In this study, combination of DE (average) and △DE (average) showed the highest diagnostic accuracy in predicting re-intubation, compared to DE (average) or △DE (average) individually. The combined factor reflected not only basic diaphragm function without MV, but also diaphragm potential reserve function. Although comparisons of three ROC curves also showed no statistical differences, there was a tendency that the combined factor could predicted re-intubation better. In clinical practice, it might be a more resonable choice to combine DE and △DE for assessing re-intubation.
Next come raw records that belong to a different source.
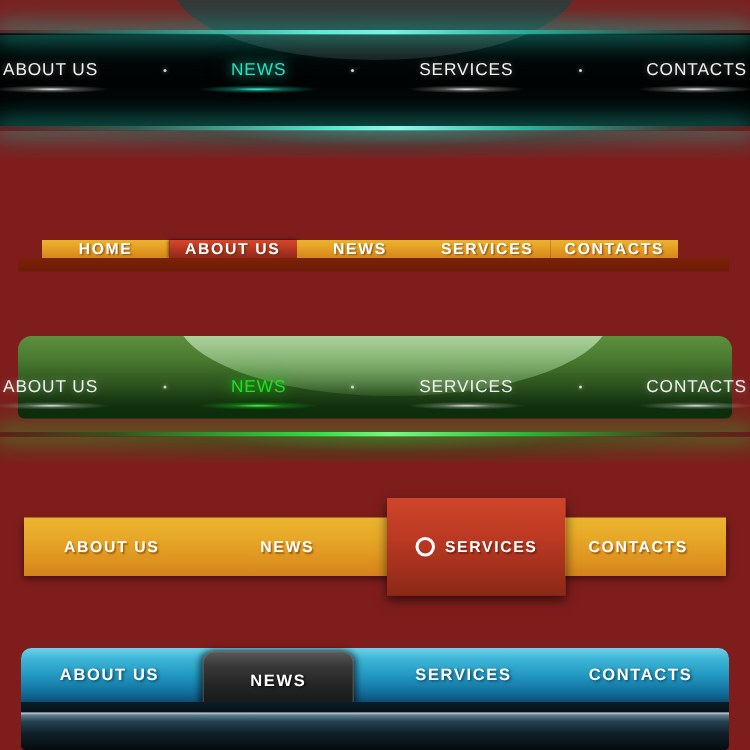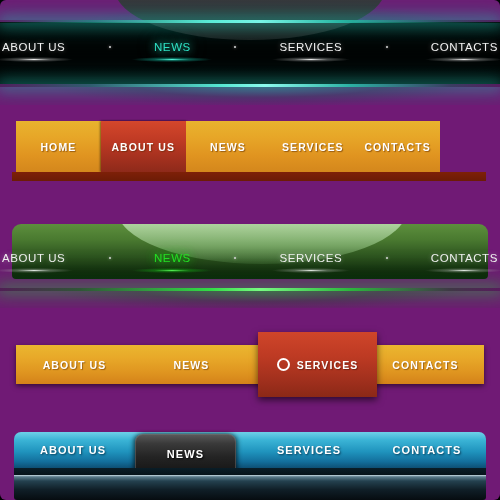--- a/index.html
+++ b/index.html
@@ -9,7 +9,7 @@
     font-family:"Liberation Sans", sans-serif;
     position:relative;
   }
-  .canvas { position:relative; width:500px; height:500px; background:#701a75;border-radius:6px; }
+  .canvas { position:relative; width:500px; height:500px; background:#7f1d1d; }
 
   
   .nav1 { position:absolute; left:0; top:0; width:500px; height:105px; overflow:hidden; }

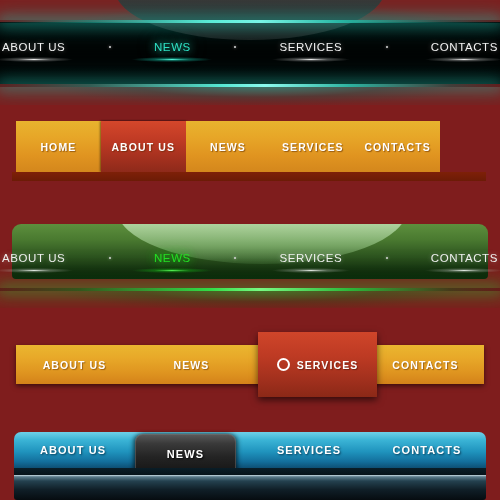--- a/index.html
+++ b/index.html
@@ -76,7 +76,7 @@
 
   
   .nav2 { position:absolute; left:12px; top:121px; width:474px; height:60px; }
-  .nav2-row { position:absolute; left:4px; top:0; width:424px; height:51px; display:flex; }
+  .nav2-row { position:absolute; left:16px; top:0; width:424px; height:51px; display:flex;align-items:flex-end; }
   .nav2-row .tab {
     flex:1 1 0; display:flex; align-items:center; justify-content:center;
     color:#fff; font-size:10.5px; font-weight:bold; letter-spacing:1.1px;

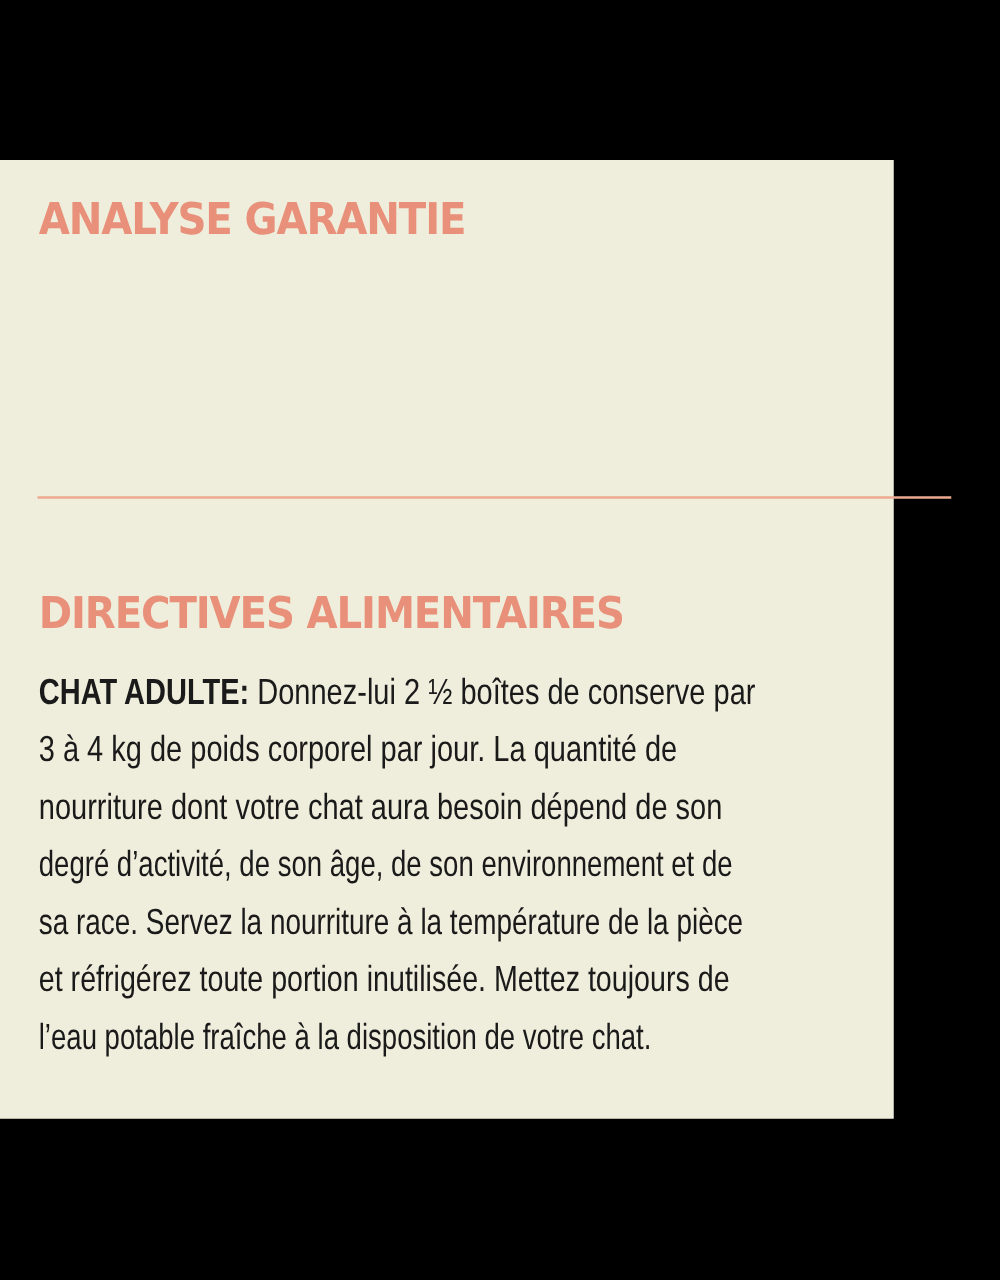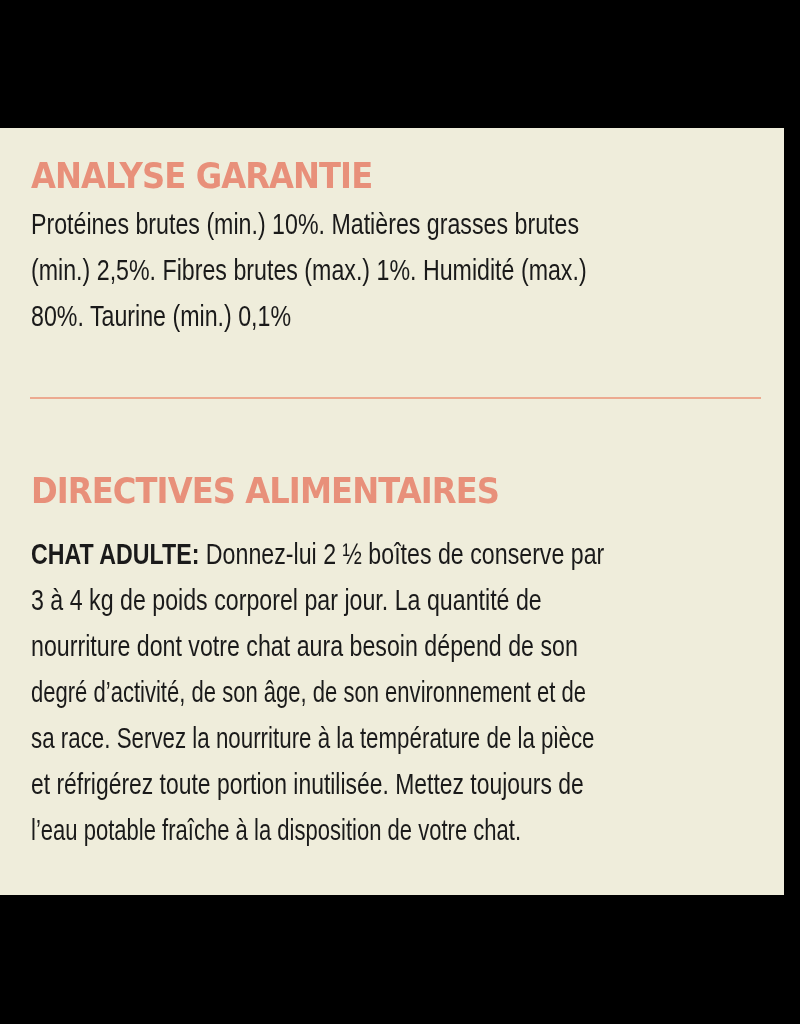--- a/index.html
+++ b/index.html
@@ -8,7 +8,7 @@
       font-family: "Liberation Sans Narrow", "Liberation Sans", sans-serif;
     }
     .panel {
-      position: absolute; left: 0; top: 128px; width: 784px; height: 767px;
+      position: absolute; left: 0; top: 128px; width: 715px; height: 767px;
       background: #efeddb;
     }
     .heading {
Our study had several limitations. Firstly, we did not compare DE and E/Ea in different modes of SBT. In theory, free of ventilation in a mode of T-tube trial could stimulate the cardiopulmonary potential function at the greatest extent. Only a meta-analysis of Sanfilippo F etal (6) reported that there were no group differences in E/Ea according to the type of SBT. DE was primarily related to the inspired volume (34), regardless of whether it depended on the muscle effort or the ventilatory support. Some studies suggested that DE should be examined in the mode of absence of the ventilatory support (9,35). However, up to date few studies directly compared DE in different modes of SBT. Therefore, future study should be designed to compare directly cardiac function and diaphragmatic function in different modes of SBT. Secondly, diaphragm was the main respiratory muscle, but not the only one. Diaphragm dysfunction could be partly compensated by other respiratory muscles such as extra-diaphragmatic inspiratory muscles and abdominal wall expiratory muscles during a SBT (5). In fact, a proportion of patients could be successfully weaned from the ventilator despite having diaphragm dysfunction. Therefore, a combined ultrasound approach, including a systematic ultrasound evaluation of the heart, lungs and respiratory muscle pump might play an important role in difficult to wean patients (5,36-38). Thirdly, DTF different to DE, had been proved a good indicator reflecting the active contractility of diaphragm (9,33). It was valuable to manifest the effects of DTE at different positions during a SBT on extuabtion outcomes in future study.